Les résultats par secteur, en termes de créations d’entreprises et d’ouvertures de procédures collectives, mettent quant à eux en évidence de nouvelles données atypiques. Seuls secteurs à avoir vu leur nombre de créations d'entreprises augmenter sur la période, le transport et l'entreposage ont bénéficié du dynamisme des acteurs de la foodtech (Uber Eats, Deliveroo, Just Eat). 10 % des entreprises créées entre mai et juillet relèvent ainsi des activités de livraison de repas. À l'inverse, le ralentissement de l'entrepreneuriat s’est confirmé dans les secteurs de l'hébergement et de la restauration, qui ont vu leur nombre d'immatriculations chuter de 29 % sur la période.

Des chiffres « à mettre en relation directe avec les conséquences du confinement et de la crise sanitaire, puisqu’on retrouve la volonté de faire venir jusque chez soi un certain nombre de produits (d’alimentation) à travers les résultats d’hébergement et de restauration, un des secteurs les plus affectés », note Laurent Frelat.

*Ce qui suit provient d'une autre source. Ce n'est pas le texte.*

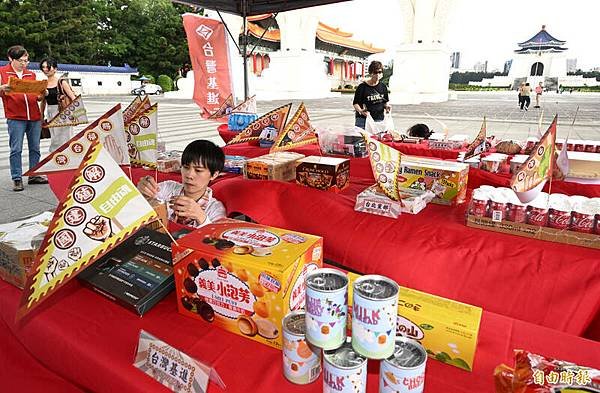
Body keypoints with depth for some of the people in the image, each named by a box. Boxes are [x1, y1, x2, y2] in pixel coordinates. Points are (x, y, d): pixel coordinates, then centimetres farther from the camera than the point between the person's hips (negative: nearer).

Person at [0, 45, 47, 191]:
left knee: (35, 148, 8)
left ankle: (34, 175, 18)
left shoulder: (31, 74, 16)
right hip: (15, 117, -3)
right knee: (16, 149, -3)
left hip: (34, 116, 4)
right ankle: (17, 179, 3)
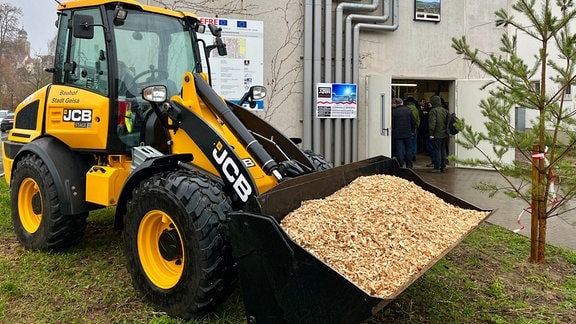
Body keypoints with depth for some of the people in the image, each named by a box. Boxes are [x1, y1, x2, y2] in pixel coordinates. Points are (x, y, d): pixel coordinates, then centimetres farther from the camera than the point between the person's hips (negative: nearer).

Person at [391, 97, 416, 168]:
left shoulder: (393, 111, -8)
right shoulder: (408, 110, 5)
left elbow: (392, 124, -7)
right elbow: (413, 122, 7)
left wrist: (392, 132, 5)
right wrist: (412, 131, 18)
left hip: (397, 135, -4)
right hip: (408, 134, 4)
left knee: (399, 151, -1)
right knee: (408, 150, 12)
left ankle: (400, 167, -1)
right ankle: (409, 167, 17)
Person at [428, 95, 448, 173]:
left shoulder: (433, 111, -13)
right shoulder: (445, 110, 9)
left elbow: (432, 123, -18)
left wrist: (431, 133, -14)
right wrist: (447, 131, 19)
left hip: (437, 134, -7)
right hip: (444, 134, 7)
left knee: (437, 150, -2)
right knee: (443, 150, 13)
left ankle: (437, 168, 1)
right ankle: (443, 167, 18)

Bientôt des faillites en cascade ?

Quid de la suite, désormais ? Sophie Jonval, présidente du Conseil national des greffiers des tribunaux de commerce (CNGTC), assure que les greffiers seront « très attentifs aux semaines et aux mois décisifs qui arrivent, puisque les moratoires ont pris fin, et les entreprises vont devoir faire face à leurs engagements ».

La présidente du CNGTC l’avoue : il est encore « difficile de prévoir à quel moment il y aura une vague de défaillances d’entreprises ». Sophie Jonval espère cependant que cette vague sera limitée par « l’effet diffus des mesures gouvernementales, qui ne vont pas s'arrêter brutalement » et forme le vœu que les chefs d’entreprise « aient donc recours aux mesures préventives plutôt qu’aux procédures collectives ». En effet, plus la situation est anticipée, plus elle permet d’éviter des processus liquidatifs amenant à la fin de l’entreprise. « Si vague il y a, il est donc à souhaiter que ce soit une vague de mesures préventives ou de sauvegardes. Espérons que les chefs d'entreprises n’hésitent pas à se tourner vers leurs conseils », soutient-elle. Plusieurs possibilités peuvent alors être envisagées, comme solliciter un mandat ad hoc, consistant en la nomination d’un mandataire chargé de régler les difficultés qui pourraient amener l’entreprise à la cessation des paiements. Ou alors la conciliation, dont le champ est plus large, et qui peut regrouper un certain nombre de créanciers importants pour l’entreprise. « Ces procédures sont confidentielles, elles ne sont pas révélées au registre du commerce et des sociétés, et ont vocation à intervenir en amont des difficultés profondes », souligne Sophie Jonval.

Espérons que le message sera entendu. Pour l’heure, et dans la perspective d’éventuelles faillites en cascade, le garde des Sceaux Éric Dupond-Moretti a lancé le 10 septembre une mission « flash ». La commission désignée devra livrer d’ici novembre une série de recommandations pour améliorer la détection préalable des entreprises en difficulté et mettre en place plus de mesures préventives. Objectif : éviter les liquidations sèches.